BEGIN RECORDED DATA

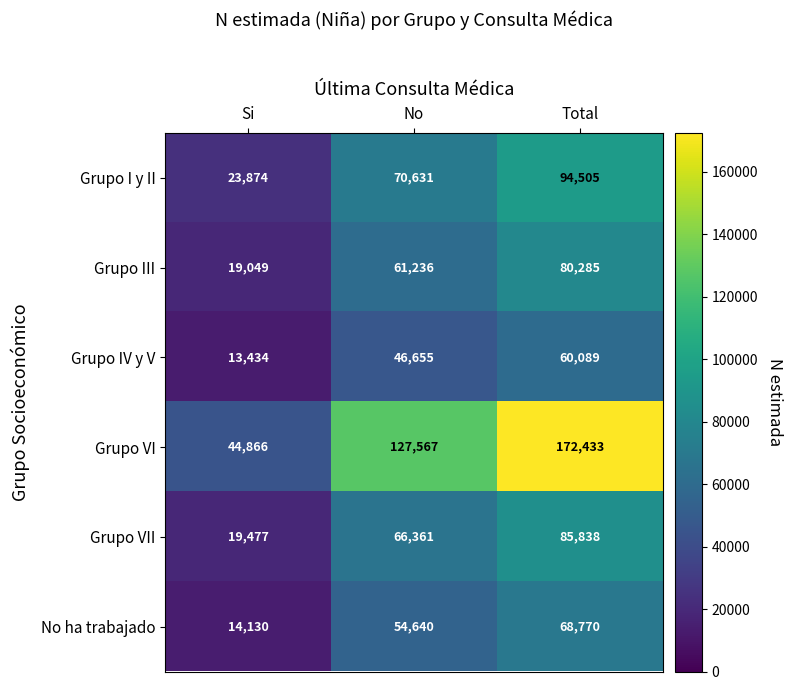

Rank the series at Total from highest to lowest value.

Grupo VI, Grupo I y II, Grupo VII, Grupo III, No ha trabajado, Grupo IV y V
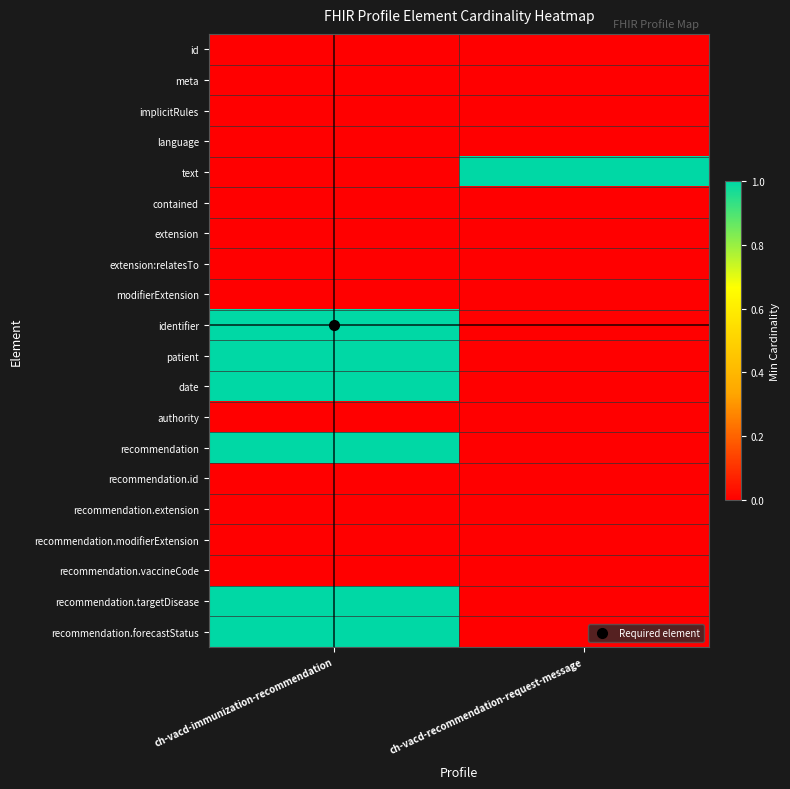

What is the maximum value shown in the chart?

1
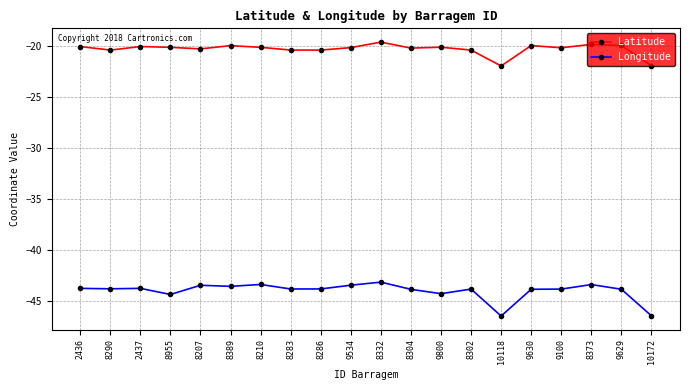

The Latitude series shows -20.0 at 8389. True or false?

True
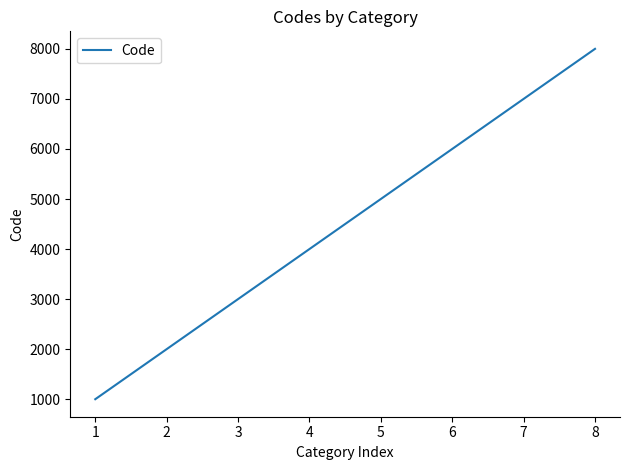

Rank the categories by value from lowest to highest.

1, 2, 3, 4, 5, 6, 7, 8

END RECORDED DATA

WORK TO BE COMPLETED »
Write out the entries verbatim from the line containing "What is the maximum value shown in the chart?" through the end of the entries, both included, and omit the pictures.

RESPONSE BOX »
What is the maximum value shown in the chart?

1

The Latitude series shows -20.0 at 8389. True or false?

True

Rank the categories by value from lowest to highest.

1, 2, 3, 4, 5, 6, 7, 8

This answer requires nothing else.